**Texte à examiner**:
Quand il arrive à Lisbonne en octobre 1827, Miguel prend rapidement conscience qu’une grande partie du peuple lusitanien le soutient et le désire comme roi, lui entonnant sur son passage le O Rei Chegou — le roi est arrivé. Impatient, impétueux, ambitieux, un brin aventurier, Miguel révoque les deux chambres nées de la Charte de João VI et convoque en juin 1828 les cortès traditionnels du royaume, qui le désignent roi du Portugal. En prononçant son juramento en juillet 1828, l’infant Miguel, troisième fils de João VI, frère de Pedro empereur du Brésil, devient Miguel Ier du Portugal.

**Les données**:
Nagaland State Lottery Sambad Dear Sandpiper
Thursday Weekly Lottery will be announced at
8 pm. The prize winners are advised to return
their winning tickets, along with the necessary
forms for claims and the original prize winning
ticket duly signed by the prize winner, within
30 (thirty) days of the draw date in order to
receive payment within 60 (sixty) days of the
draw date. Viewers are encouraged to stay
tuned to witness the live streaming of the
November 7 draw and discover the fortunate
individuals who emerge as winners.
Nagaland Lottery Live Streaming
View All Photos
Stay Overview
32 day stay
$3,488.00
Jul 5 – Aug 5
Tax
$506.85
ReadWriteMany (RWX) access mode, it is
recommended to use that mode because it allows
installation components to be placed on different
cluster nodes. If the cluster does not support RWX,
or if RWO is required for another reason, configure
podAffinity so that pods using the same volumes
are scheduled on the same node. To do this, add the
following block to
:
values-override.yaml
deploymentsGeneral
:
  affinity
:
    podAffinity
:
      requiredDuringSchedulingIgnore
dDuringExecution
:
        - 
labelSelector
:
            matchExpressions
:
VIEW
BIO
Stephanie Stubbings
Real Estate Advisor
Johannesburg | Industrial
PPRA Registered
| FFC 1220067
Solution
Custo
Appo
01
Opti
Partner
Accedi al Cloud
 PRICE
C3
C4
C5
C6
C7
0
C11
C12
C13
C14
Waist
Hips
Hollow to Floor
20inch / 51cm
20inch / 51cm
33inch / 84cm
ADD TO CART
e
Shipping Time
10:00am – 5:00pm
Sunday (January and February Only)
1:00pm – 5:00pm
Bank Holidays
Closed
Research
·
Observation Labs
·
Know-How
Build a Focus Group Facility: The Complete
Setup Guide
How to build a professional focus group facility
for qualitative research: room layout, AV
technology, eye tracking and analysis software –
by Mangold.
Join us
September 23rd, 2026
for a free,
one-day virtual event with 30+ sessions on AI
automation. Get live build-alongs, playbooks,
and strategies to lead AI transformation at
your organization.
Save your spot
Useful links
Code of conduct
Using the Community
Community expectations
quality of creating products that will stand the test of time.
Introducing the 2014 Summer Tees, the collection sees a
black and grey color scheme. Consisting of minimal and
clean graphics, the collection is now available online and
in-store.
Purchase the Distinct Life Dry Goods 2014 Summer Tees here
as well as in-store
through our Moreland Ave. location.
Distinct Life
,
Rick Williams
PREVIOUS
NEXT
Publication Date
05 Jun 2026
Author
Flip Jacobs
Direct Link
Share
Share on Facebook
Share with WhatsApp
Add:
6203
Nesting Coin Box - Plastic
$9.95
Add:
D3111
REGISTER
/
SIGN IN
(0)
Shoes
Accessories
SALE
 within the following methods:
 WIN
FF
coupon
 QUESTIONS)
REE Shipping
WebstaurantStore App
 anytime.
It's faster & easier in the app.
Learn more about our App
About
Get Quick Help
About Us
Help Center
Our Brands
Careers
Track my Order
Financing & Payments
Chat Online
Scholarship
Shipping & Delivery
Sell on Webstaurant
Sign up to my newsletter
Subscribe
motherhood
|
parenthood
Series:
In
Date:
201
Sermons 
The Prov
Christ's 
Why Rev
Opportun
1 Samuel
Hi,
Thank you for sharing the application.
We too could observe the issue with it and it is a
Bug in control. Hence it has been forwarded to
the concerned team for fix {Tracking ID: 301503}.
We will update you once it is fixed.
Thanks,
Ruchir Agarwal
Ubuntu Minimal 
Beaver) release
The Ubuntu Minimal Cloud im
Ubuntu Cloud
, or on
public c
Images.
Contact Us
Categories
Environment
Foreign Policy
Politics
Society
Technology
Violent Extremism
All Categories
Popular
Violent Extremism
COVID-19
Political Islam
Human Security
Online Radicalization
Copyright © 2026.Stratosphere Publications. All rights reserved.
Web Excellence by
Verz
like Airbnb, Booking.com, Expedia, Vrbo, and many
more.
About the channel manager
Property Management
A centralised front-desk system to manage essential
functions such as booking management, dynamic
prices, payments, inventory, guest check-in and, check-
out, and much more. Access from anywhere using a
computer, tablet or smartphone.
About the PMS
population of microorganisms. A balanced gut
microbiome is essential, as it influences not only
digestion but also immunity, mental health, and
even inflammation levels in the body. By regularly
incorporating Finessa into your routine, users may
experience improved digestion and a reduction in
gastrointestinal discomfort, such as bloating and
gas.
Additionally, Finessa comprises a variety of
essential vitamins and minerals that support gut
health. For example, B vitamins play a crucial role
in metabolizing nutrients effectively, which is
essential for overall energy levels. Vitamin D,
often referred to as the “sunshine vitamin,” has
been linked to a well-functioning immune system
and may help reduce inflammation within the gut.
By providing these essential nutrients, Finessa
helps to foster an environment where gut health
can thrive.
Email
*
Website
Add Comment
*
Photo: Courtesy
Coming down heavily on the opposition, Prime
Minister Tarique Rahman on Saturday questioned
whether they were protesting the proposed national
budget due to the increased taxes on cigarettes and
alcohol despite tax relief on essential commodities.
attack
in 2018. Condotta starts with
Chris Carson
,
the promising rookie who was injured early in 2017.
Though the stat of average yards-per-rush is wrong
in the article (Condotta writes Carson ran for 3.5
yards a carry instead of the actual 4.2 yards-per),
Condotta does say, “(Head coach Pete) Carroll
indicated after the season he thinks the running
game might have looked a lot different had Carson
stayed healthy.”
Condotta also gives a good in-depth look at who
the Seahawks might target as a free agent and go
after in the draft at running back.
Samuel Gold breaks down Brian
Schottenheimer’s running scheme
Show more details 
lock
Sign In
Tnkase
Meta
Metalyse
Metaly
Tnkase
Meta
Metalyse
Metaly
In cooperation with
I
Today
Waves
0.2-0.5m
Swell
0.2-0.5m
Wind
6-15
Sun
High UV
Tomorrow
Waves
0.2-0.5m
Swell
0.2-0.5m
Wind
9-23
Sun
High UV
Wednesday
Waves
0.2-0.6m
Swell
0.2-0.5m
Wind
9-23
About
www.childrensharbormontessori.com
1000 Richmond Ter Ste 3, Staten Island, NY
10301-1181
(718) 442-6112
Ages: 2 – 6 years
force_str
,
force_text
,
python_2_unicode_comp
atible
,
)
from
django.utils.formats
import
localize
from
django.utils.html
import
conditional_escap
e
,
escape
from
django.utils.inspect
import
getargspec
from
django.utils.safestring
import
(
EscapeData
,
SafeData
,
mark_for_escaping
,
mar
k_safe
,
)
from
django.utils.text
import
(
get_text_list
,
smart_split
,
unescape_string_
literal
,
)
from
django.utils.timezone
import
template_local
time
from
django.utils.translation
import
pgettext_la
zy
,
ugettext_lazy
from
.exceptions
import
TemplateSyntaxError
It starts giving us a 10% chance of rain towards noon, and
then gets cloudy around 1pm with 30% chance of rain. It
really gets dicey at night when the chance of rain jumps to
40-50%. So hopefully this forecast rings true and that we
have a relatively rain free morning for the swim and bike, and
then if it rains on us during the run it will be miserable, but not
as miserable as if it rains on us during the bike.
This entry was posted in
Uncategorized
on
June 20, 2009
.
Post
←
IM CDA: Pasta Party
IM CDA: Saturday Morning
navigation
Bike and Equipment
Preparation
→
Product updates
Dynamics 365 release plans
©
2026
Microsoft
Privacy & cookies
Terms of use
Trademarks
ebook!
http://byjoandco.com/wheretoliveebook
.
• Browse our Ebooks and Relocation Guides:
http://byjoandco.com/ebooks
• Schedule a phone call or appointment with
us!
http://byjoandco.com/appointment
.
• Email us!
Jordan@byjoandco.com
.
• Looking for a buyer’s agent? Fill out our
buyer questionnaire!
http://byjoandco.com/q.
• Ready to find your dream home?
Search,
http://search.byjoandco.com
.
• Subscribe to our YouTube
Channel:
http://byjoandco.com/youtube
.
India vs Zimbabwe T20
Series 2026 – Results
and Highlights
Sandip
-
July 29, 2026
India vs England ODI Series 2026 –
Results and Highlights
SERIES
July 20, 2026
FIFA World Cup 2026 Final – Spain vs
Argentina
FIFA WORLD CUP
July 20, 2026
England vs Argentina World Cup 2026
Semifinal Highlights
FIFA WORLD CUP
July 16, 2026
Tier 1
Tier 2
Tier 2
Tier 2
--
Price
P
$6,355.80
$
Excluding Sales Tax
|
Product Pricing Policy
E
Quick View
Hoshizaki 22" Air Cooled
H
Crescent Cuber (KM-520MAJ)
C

**Consigne**: Rédigez la suite du texte sur l'avènement de Miguel Ier au Portugal, en reprenant juste après sa dernière phrase.

**Résultat**:
Il faut attendre environ deux années pour que la contre-offensive libérale se mette en branle et celle-ci naît en Angleterre où sont réfugiés certains leaders de cette mouvance qui établissent leur quartier général aux Açores, au milieu de la mer sans fin qui amène Pedro au secours de sa fille Maria da Glória. Le 8 juillet 1832, l’ancien empereur du Brésil — il a abdiqué son trône au profit de son fils Pedro de Alcântara — pose un pied sur le sol portugais, l’océan souffle sur le petit royaume les brumes et les brises annonciatrices d’un orage plus grand : la guerre civile. Celle-ci ne dure que deux ans. Malgré le soutien de la population sur lequel Miguel pouvait compter, ses mauvais généraux, ses hésitations et la détermination de son frère eurent raison de ses ambitions royales. Réfugié à Santarém, qui fut son dernier bastion, il capitula en mai 1834 après la défaite d’Evoramonte. L’ostracisme royal l’attendait une nouvelle fois, sans espoir de retour dans ce pays où il avait tant de fois montré son goût des traditions et en particulier des traditions taurines.

1. Né au Portugal, il fut élevé au Brésil et se sentait avant tout Brésilien.
2. Grande place de Lisbonne au bord du Tage renommée Praça do Comércio.